The material of the wheels will also contribute to how much a mountain bike weighs. This is because the “rotational” weight of rolling wheels is very noticeable when riding your bike. Carbon fiber or lightweight aluminum wheels will make a big difference in the feel of the bike. If you are going to upgrade your bike to make it weigh less, lighter-weight wheels are the best place to start.
The type of suspension on the bike:
There are two types of suspension used on mountain bikes: full suspension and hardtail. Fully rigid mountain bikes are rare and not commonly used because they have very rough handling.
- Full suspension mountain bikes have a fork in the front and a shock in the rear that provide a supportive cushion over rugged terrain.
- Hardtail bikes only have a fork in the front and are rigid in the rear.

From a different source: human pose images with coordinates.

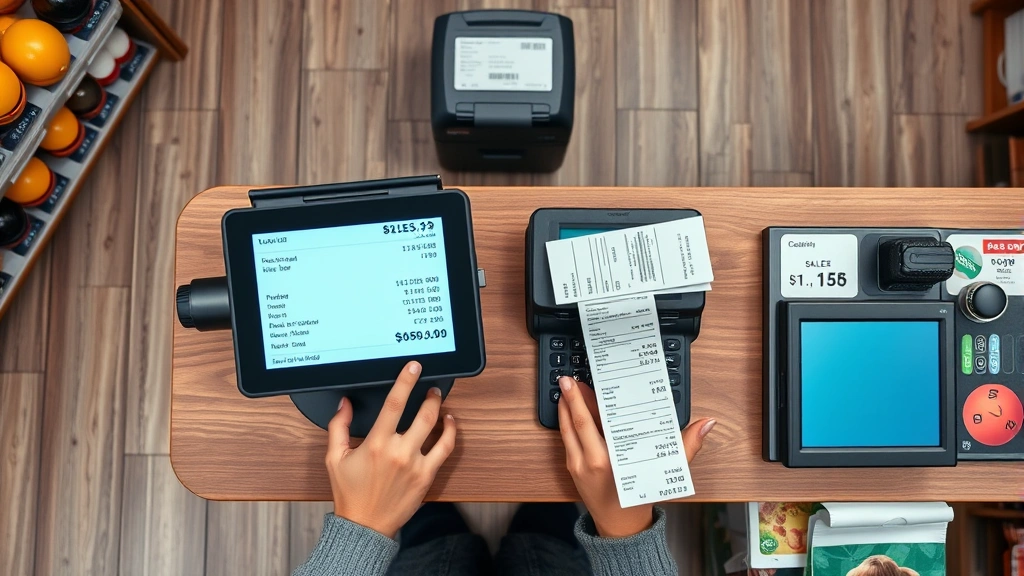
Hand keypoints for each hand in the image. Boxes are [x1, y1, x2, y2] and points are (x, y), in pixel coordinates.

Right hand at [325, 361, 455, 537]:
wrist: (364, 526)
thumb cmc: (350, 494)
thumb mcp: (335, 458)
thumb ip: (339, 427)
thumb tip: (345, 404)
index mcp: (376, 444)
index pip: (394, 404)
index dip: (405, 381)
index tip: (413, 367)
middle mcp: (398, 452)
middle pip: (422, 413)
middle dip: (430, 395)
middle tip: (430, 386)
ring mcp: (415, 465)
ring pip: (436, 428)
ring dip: (439, 409)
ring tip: (438, 400)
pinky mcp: (426, 477)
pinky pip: (445, 449)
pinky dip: (450, 432)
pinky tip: (448, 423)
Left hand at [557, 376, 714, 537]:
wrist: (620, 526)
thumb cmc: (641, 499)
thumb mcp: (665, 471)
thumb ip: (686, 446)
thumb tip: (705, 424)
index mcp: (610, 460)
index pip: (595, 423)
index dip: (586, 401)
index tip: (585, 383)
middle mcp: (589, 462)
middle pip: (576, 423)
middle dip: (572, 398)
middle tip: (568, 379)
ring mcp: (577, 466)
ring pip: (566, 431)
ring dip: (565, 408)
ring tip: (566, 388)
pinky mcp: (571, 469)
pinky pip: (566, 441)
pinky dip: (566, 423)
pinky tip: (569, 410)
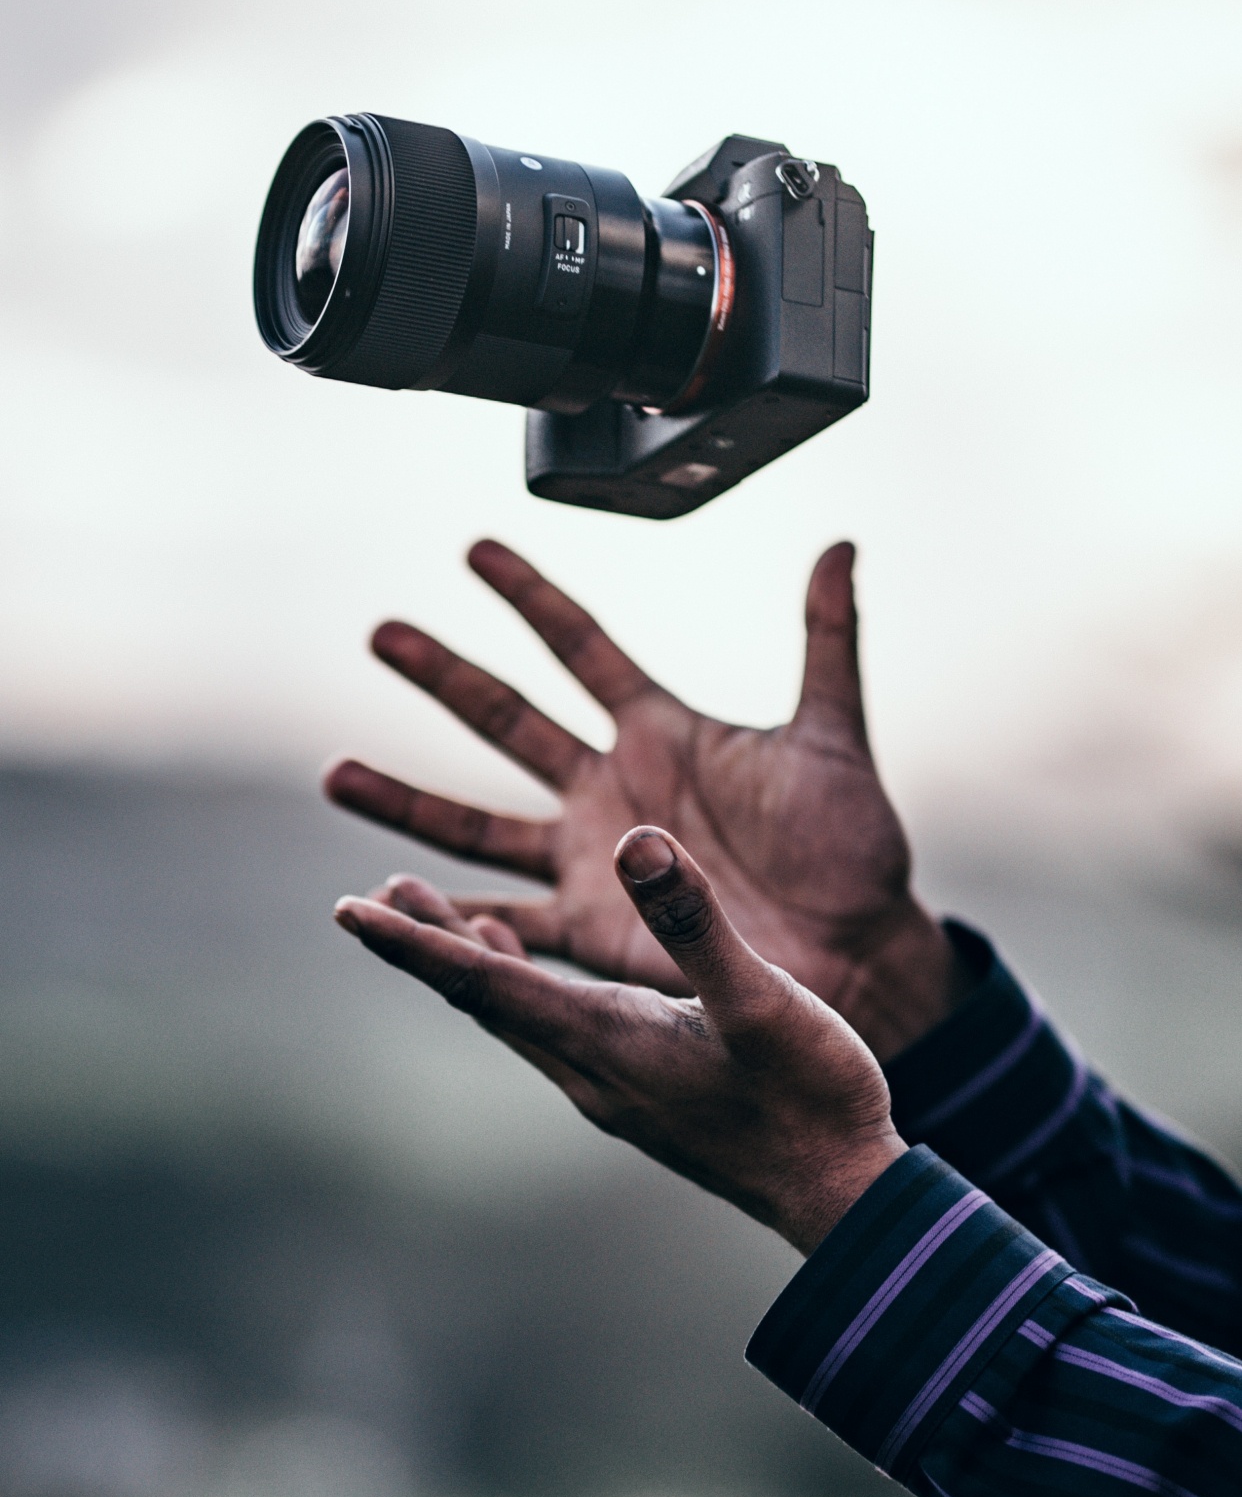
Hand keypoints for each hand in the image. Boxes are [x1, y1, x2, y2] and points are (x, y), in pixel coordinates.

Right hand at [325, 539, 967, 1058]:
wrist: (859, 952)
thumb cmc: (851, 849)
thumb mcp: (834, 738)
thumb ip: (827, 640)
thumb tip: (838, 544)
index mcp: (663, 733)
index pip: (582, 646)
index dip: (530, 597)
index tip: (473, 549)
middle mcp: (611, 790)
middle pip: (507, 721)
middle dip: (442, 678)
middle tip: (379, 633)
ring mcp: (592, 861)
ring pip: (478, 824)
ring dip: (407, 800)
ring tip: (336, 773)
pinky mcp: (592, 932)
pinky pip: (504, 924)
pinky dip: (447, 918)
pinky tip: (390, 905)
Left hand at [334, 827, 904, 1254]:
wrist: (845, 1196)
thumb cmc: (811, 1099)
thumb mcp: (761, 998)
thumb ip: (696, 923)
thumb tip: (636, 841)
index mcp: (606, 1040)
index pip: (483, 984)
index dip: (414, 943)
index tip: (350, 909)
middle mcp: (591, 1069)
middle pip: (484, 998)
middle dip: (428, 943)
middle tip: (373, 895)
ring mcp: (615, 1087)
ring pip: (519, 1015)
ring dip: (474, 962)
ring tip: (438, 913)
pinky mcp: (643, 1093)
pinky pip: (559, 1030)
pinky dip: (529, 985)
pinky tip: (541, 970)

These bikes are nimble and quick but lack the cushion and stability of a rear shock.
Full-suspension bikes will weigh more than hardtail bikes due to the weight of the rear shock itself and the additional material on the frame required to accommodate a rear shock.
The type of terrain the mountain bike is meant for:
Modern mountain bikes have evolved to be specialized for a particular type of terrain. While many mountain bikes can handle a wide variety of off-road situations, some will be better than others at climbing and some will be better at descending. Mountain bikes that are built for climbing (hardtails and cross-country bikes) will be lighter than those built for descending (enduro and downhill bikes).

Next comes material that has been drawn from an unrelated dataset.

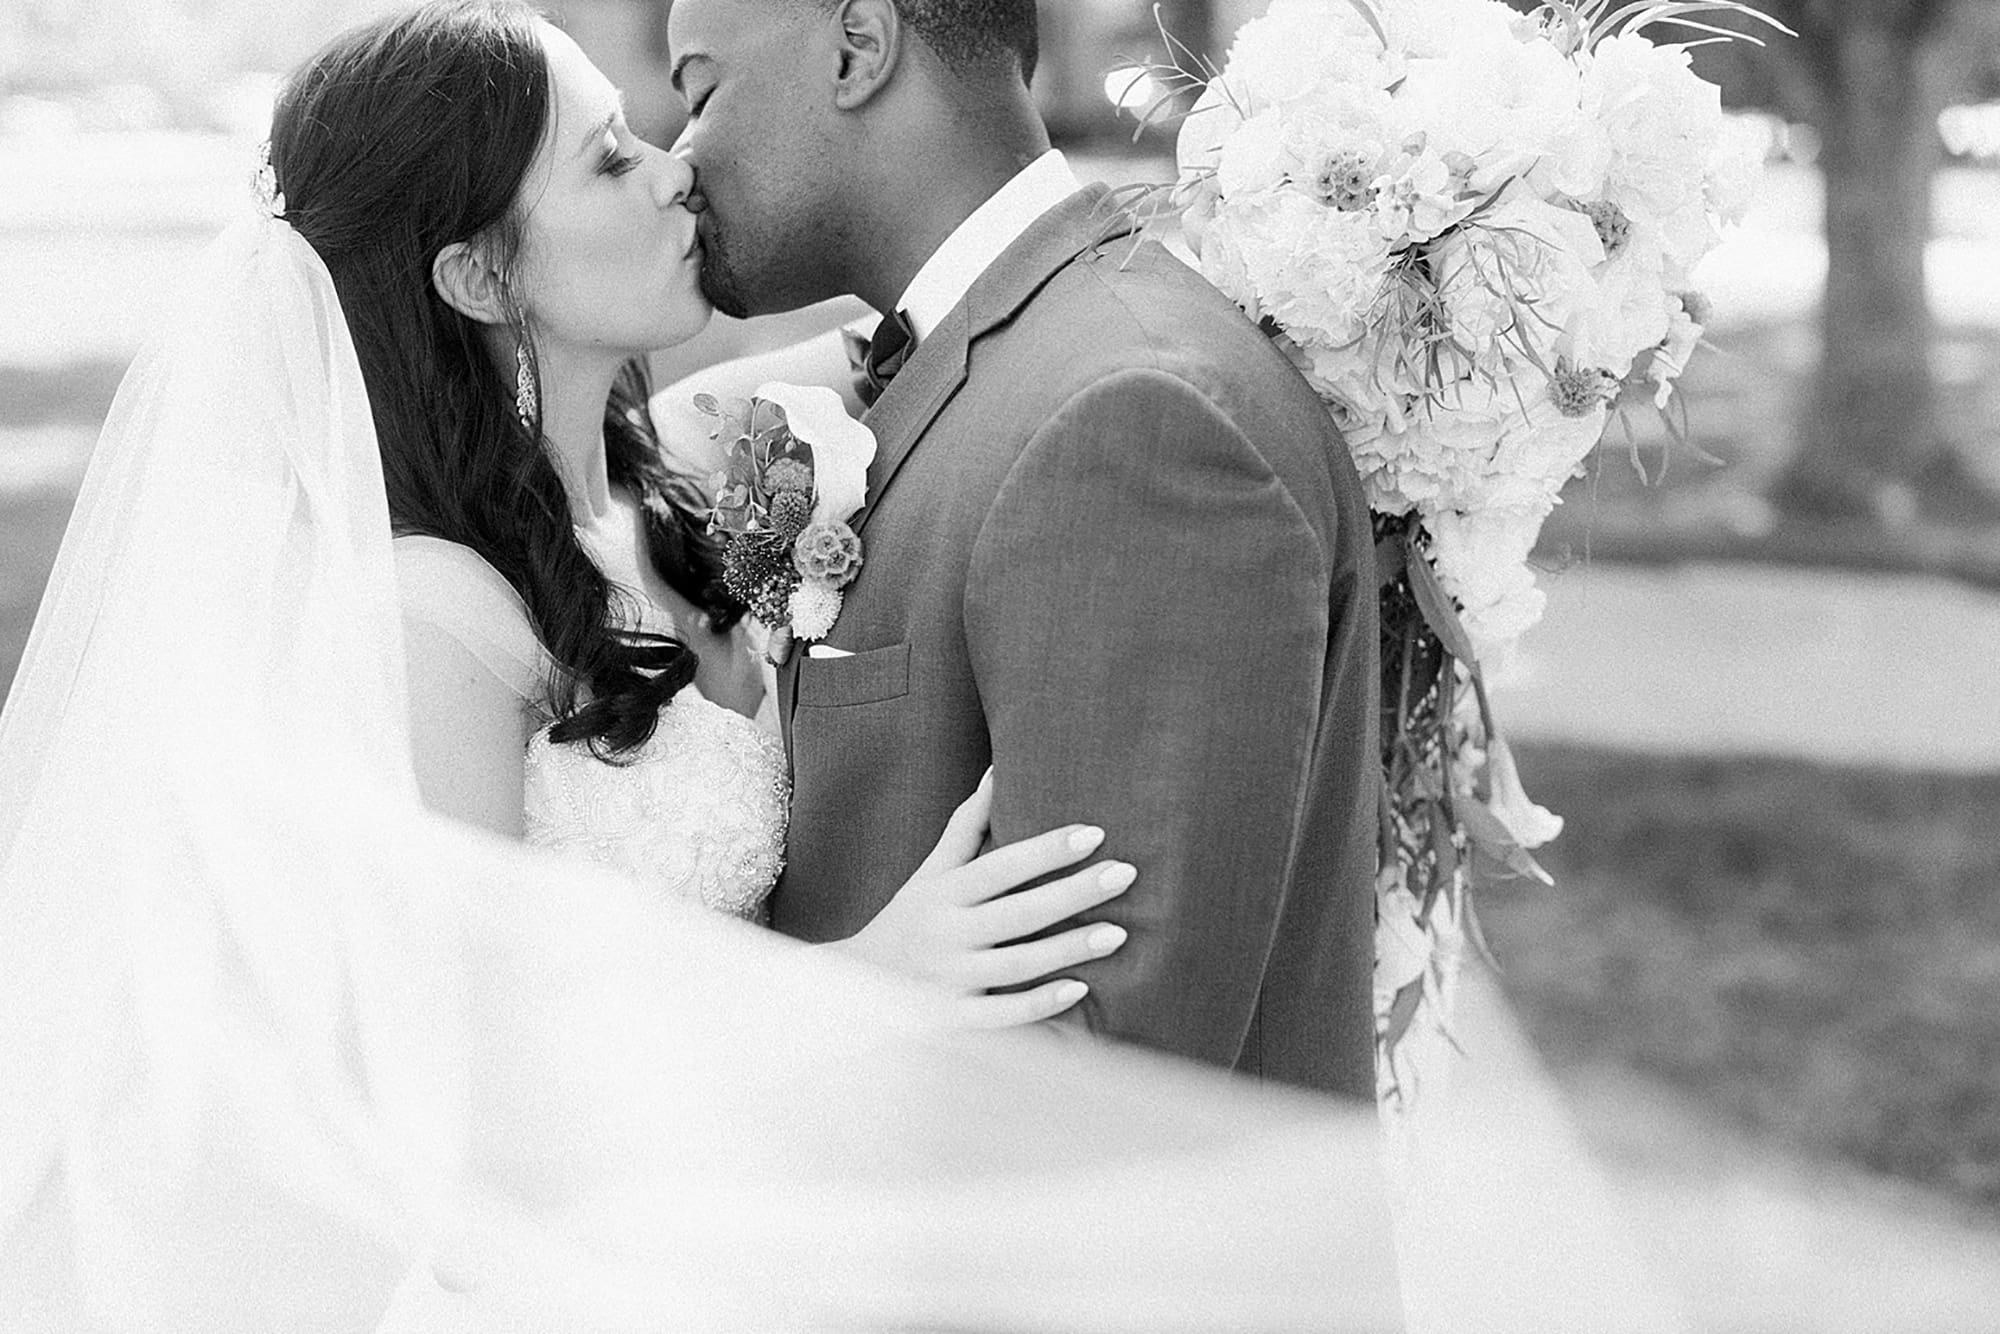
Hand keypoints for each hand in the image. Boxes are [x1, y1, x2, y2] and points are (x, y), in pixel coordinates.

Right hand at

How much does a mountain bike weigh for racing?
Some mountain bikes are also built specifically for racing. These are usually more expensive than other mountain bikes but some are surprisingly affordable. These bikes, especially cross-country racing bikes, will usually be very light. In world-class bike racing, bikes are actually required to be heavier than 15.5 lbs, otherwise they would be dangerously fragile.
How much does a mountain bike weigh, and how much will it cost?
Now for the bad news … unfortunately, there is a direct correlation between how much does a mountain bike weigh and how much it costs. For example, carbon fiber is known as the lightest frame and wheel material, however it is also the most expensive. A full-suspension bike costs more than a hardtail bike because of the rear shock and increased complexity of the bike.
Notice in the table above, the least expensive, entry-level mountain bike (the Co-op DRT 1.1) costs $599.00 but weighs 32 lbs. This bike is an aluminum hardtail and meant for general purpose use. The most expensive bike, the Specialized S-Works Epic, is a carbon fiber, hardtail, cross-country race machine. This bike costs $10,000 but only 19 lbs!
How much does a mountain bike weigh, and how will that affect performance?
The weight of a mountain bike has a direct affect on performance. Lighter bikes are more responsive and will be easier to pedal uphill. The heavier the bike, the more inertia it will have. Remember that saying, “A body at rest tends to stay at rest, a body in motion tends to stay in motion”? Acceleration will be slower and braking will take more effort with a heavier bike.
There is also a big performance difference with lightweight wheels. Rotational mass drastically affects the effort needed to roll forwards and maneuver your bike. Plus, heavier wheels adds rolling resistance to the tires.
There are times when it’s not always bad to have a heavier bike. Mountain bikes meant for downhill riding are heavier than other kinds because they will go fast downhill (remember our old friend, inertia!). Well built, heavier bikes are more sturdy and can be well suited for bikepacking or other adventures where fragile, light bikes would struggle.